I’m not aware of any clinic that ever purposefully tried to impart to intersex children the message their unchanged bodies were acceptable and “normal for them.” There were a small number of fantastic clinicians who worked on imparting these messages through support groups, but those people were seen by their colleagues as pretty radical.
We tried again and again in the early intersex rights movement to get clinicians to articulate the goal of intersex “treatment.” We tried especially when they objected to our claims – based on their own writing – that the real goal of their treatments was “believable” heterosexual men and women. Their practices were so often reactive to worries about parental anxieties, borne of disciplinary habits, it seemed impossible to move them to a discussion of patient-centered longitudinal care of the sort that would necessarily accept ambiguities and developmental unpredictability….
There have been moments where I’ve wondered if dealing with non-intersex children brought in for gender concerns might improve these clinics’ treatment of intersex children. Maybe the clinics could see the importance of putting off body-changing elective interventions until children are ready to participate maturely in their own care? Maybe they could acknowledge that gender development can be highly unpredictable, even for non-intersex children, and that that’s okay?
Instead, I fear the older culture persists.
What would the best care look like in these clinics?
First and foremost, it would be honest, including in its recognition of ambiguity and developmental uncertainty. Clinicians would be honest about this with parents, children, and teens, not speaking of ambiguity and uncertainty as tragedies or medical problems but as inevitable and often good parts of human life. Parents crave certainty from their pediatricians (and their children and the rest of the world). But it isn’t pediatricians’ job to promise or produce it.
It would recognize the importance of long-term self-determination – in terms of gender identity but also erotic and reproductive function. If there is one thing we have learned painfully well from intersex adults, it is that removal of healthy sexual tissue should be elected only by the patient and only after the patient is mature enough to engage in frank discussions of the erotic sensation that may be threatened, lost, or replaced with pain. (Here, I find it hopeful that some DSD clinics now include pediatric and adolescent gynecologists, who are likely to be attentive to erotic function.)
It would support generous understandings of sex and gender diversity and employ social workers and other counselors equipped to train parents and children to deal with bullies, jerks, sexual predators, and the overly curious. (We know from far too much history that many intersex children treated in these clinics ended up especially vulnerable to predation, including in clinics.)
It would forestall any attempt to treat parents via their children and see anxious parents as needing their own care.
It would encourage families, children, and teens to meet each other and talk with each other. Nothing addresses feelings of isolation, loneliness, and confusion like peer support.
It would engage patients in bodywork – learning mind and body exercises that help a person feel strong, centered, and in charge of her/his/their body.
And finally, it would stop losing patients to follow-up.
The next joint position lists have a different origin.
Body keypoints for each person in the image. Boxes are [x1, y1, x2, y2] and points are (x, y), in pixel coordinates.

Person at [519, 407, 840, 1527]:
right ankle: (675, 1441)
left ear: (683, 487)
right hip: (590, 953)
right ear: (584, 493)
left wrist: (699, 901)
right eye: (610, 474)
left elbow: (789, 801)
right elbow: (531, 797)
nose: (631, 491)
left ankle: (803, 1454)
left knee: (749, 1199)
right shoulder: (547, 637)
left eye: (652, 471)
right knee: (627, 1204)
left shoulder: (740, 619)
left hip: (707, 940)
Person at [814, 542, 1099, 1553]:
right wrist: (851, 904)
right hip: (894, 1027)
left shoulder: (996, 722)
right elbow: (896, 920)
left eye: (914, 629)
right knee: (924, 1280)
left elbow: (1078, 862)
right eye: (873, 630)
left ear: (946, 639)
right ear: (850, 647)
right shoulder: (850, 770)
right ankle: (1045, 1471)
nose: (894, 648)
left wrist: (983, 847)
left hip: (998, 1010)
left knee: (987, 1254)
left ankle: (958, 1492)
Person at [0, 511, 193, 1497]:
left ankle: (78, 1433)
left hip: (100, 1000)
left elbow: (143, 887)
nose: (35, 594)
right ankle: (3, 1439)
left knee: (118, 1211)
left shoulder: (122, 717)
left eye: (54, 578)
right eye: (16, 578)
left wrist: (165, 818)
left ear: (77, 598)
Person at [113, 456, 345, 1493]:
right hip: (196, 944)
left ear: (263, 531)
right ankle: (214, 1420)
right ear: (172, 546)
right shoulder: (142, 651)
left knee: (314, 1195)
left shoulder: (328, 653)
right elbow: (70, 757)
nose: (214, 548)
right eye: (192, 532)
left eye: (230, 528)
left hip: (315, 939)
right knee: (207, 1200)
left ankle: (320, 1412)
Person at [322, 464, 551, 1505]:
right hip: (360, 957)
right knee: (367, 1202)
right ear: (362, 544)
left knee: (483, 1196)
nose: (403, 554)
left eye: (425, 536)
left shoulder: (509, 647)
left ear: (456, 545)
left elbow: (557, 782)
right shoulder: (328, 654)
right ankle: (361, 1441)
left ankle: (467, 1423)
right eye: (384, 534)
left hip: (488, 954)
At this point in history, we should know far more than we do about what has happened to the children who have gone through these systems. Longitudinal follow-up means honoring them and having more information to share with those who come next.
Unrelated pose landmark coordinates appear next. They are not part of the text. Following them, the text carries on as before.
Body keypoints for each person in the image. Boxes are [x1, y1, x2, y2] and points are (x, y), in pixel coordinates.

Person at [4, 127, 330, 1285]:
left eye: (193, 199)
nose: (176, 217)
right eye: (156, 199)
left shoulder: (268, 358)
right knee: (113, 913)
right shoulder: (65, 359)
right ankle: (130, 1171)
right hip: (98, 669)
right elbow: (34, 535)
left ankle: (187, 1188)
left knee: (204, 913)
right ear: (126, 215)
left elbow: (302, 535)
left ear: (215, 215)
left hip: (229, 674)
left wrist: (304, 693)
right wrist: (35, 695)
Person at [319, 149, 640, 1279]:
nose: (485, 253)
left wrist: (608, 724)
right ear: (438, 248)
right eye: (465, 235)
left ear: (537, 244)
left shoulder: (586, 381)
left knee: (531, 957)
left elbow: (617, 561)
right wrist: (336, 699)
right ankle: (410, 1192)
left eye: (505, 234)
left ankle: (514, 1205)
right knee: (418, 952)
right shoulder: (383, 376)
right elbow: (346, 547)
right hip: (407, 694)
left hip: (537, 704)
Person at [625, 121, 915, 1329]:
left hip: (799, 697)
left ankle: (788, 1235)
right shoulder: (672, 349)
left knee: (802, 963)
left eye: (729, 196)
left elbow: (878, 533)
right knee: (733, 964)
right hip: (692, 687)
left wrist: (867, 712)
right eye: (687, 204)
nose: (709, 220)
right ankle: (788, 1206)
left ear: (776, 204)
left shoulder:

There’s no doubt that what it means to provide care for these populations is complicated. But, by now, we should be well past any fantasies that it should be decided via phobic legislation or insurance plans, and clinicians should be engaging each other and their patients – including especially their former, now-adult patients – in conversations about clinical culture.
Maybe there is still a chance that listening to intersex adults who have been through these clinics could mean improved care for every child in them.